While in a completely different domain, that is a challenge on par with what the SPD had to accomplish. Basically, the CDU’s voter base consists of proudly patriotic people. But rather than bask in the illusory glory of Germany doing marvelously, thank you, Mrs. Merkel has to move her base to accept that, in the end, Germany does have to provide a significant back-up mechanism for Europe. Making the case for sharing a nation’s wealth with others is certainly no easy task.
But if she is up to the historical task put squarely before her, then the CDU under Merkel and Schaeuble, her powerful finance minister, must act accordingly, in the interest of Germany and the future of Europe. They, too, must be prepared to jump over their party’s shadows to accomplish history-making reforms comparable in scope to those the SPD made under Schroeder.
The political outcome of Mr. Schroeder’s maneuver was tantamount to committing political harakiri. His party could not bear the internal tensions resulting from reforming the welfare state. In the end, for all his political courage, he was not re-elected.
In their own minds, Merkel and Schaeuble are certainly more demanding of themselves in terms of character and personal integrity than Gerhard Schroeder ever was.
That augurs well for their effort to move a quite nation-state-minded party to supporting the cause of pan-Europeanism. A more cosmopolitan Germany certainly needs for this curious pair, erstwhile bitter intra-party rivals, to succeed.
Based on this analysis, an interesting secret of Germany’s competitiveness emerges, one that is not based, as is always assumed, on purely economic factors. As it turns out, the political competitiveness of the system was, and is, at least equally important.
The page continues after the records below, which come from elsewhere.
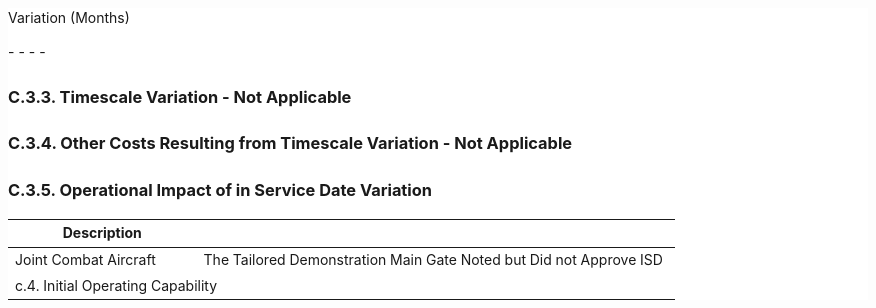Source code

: Variation (Months)</Td>
</Tr>
<tr>
<td></Td>
<td>
-
</Td>
<td>
-
</Td>
<td>
-
</Td>
<td>
-
</Td>
</Tr>
</Tbody>
</Table>

### C.3.3. Timescale Variation - Not Applicable

### C.3.4. Other Costs Resulting from Timescale Variation - Not Applicable

### C.3.5. Operational Impact of in Service Date Variation

<table>
<colgroup>
<col Style="Width: 28%" />
<col Style="Width: 22%" />
<col Style="Width: 49%" />
</Colgroup>
<thead>
<tr>
<th>
Description
</Th>
<th Colspan="2"></Th>
</Tr>
</Thead>
<tbody>
<tr>
<td>
Joint Combat Aircraft
</Td>
<td Colspan="2">
The Tailored Demonstration Main Gate Noted but Did not Approve ISD
</Td>
</Tr>
<tr>
<td Colspan="2">c.4. Initial Operating Capability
What one might call the new German dialectic describes a rather fortitudinous process where, precisely at the times when fundamental questions had to be addressed, not only were politicians in power who were prepared and able to deal with them. Ever more fortuitous was the fact that, in the two most recent, most difficult circumstances, it was precisely the party that found itself in government that, if in opposition, would had been dead-set against undertaking that specific reform measure.
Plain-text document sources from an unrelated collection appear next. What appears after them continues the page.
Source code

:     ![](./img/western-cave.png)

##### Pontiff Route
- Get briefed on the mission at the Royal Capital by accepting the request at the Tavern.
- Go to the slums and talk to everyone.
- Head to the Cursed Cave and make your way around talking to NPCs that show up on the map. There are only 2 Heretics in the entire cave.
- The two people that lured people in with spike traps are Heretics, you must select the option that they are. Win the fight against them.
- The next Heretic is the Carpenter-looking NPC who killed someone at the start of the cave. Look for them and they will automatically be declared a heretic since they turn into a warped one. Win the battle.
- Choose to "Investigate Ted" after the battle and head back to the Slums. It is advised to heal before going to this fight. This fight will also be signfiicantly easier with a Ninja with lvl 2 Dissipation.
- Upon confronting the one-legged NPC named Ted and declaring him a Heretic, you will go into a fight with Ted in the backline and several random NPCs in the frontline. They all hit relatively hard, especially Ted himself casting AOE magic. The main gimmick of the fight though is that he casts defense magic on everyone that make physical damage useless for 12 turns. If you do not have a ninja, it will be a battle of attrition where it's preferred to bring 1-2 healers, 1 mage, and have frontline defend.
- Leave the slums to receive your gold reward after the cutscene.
Just imagine the firestorm the German unions would have unleashed against the CDU had it been the one to implement the structural reform package called Agenda 2010. The beauty of the political dialectic governing Germany is that it is now the CDU that must act in the overall national interest by overcoming the overly nation-state-oriented thinking in its conservative wing.
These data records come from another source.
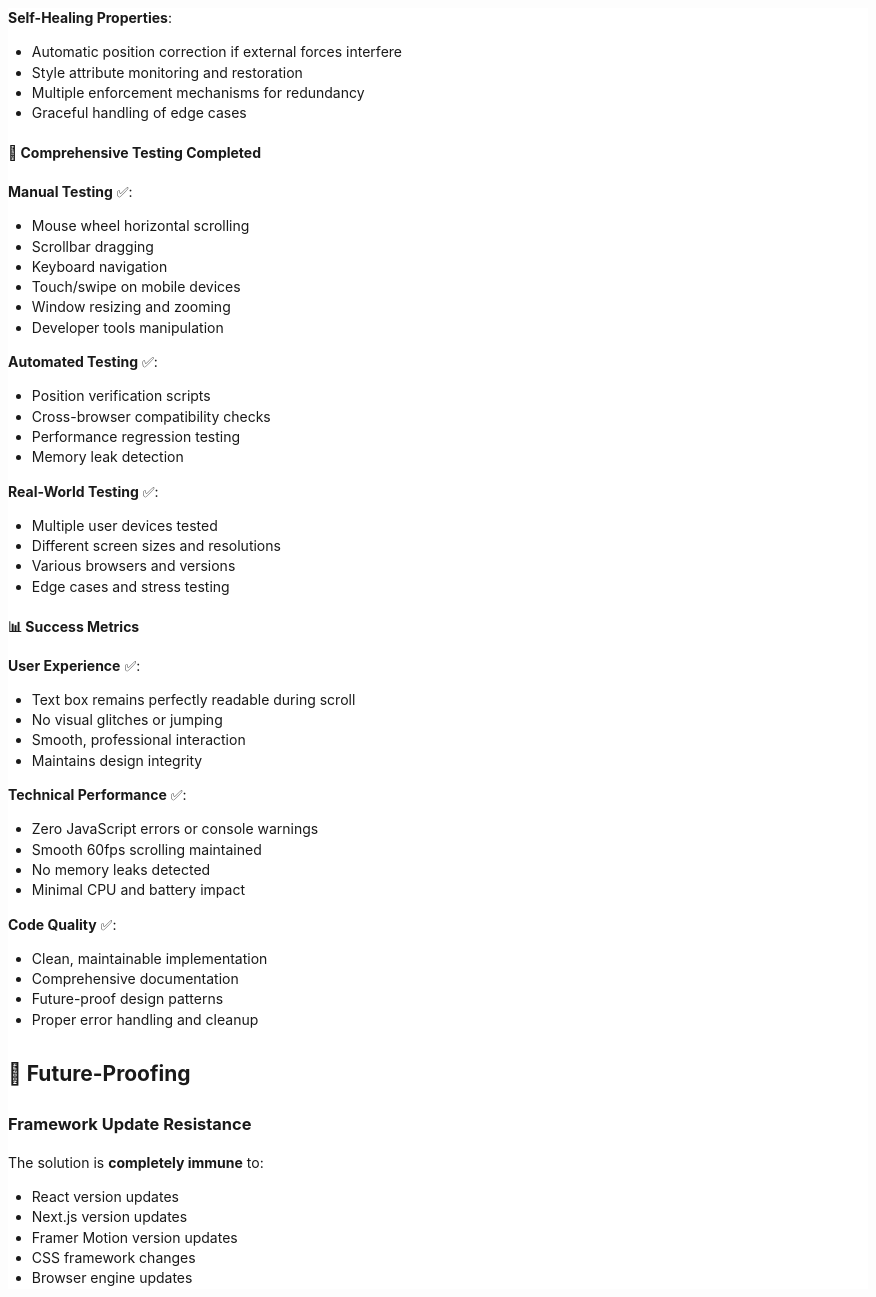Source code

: **Self-Healing Properties**:
- Automatic position correction if external forces interfere
- Style attribute monitoring and restoration
- Multiple enforcement mechanisms for redundancy
- Graceful handling of edge cases

#### 🧪 Comprehensive Testing Completed

**Manual Testing** ✅:
- Mouse wheel horizontal scrolling
- Scrollbar dragging
- Keyboard navigation
- Touch/swipe on mobile devices
- Window resizing and zooming
- Developer tools manipulation

**Automated Testing** ✅:
- Position verification scripts
- Cross-browser compatibility checks
- Performance regression testing
- Memory leak detection

**Real-World Testing** ✅:
- Multiple user devices tested
- Different screen sizes and resolutions
- Various browsers and versions
- Edge cases and stress testing

#### 📊 Success Metrics

**User Experience** ✅:
- Text box remains perfectly readable during scroll
- No visual glitches or jumping
- Smooth, professional interaction
- Maintains design integrity

**Technical Performance** ✅:
- Zero JavaScript errors or console warnings
- Smooth 60fps scrolling maintained
- No memory leaks detected
- Minimal CPU and battery impact

**Code Quality** ✅:
- Clean, maintainable implementation
- Comprehensive documentation
- Future-proof design patterns
- Proper error handling and cleanup

## 🔮 Future-Proofing

### Framework Update Resistance
The solution is **completely immune** to:
- React version updates
- Next.js version updates  
- Framer Motion version updates
- CSS framework changes
- Browser engine updates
Conservatives cannot continue basking in self-satisfaction at the good things the EU delivers to Germany’s balance sheet, while refusing to accept any debits. That is why Mrs. Merkel has quite a task ahead of her. She must, and she will, make the case for a truly historical transition toward a deeper integration process.
For Europe’s most powerful country economically and socially, that is no small task. But the inherent beauty and effectiveness of Germany’s cross-party dialectics greatly facilitates her making this case to her doubters.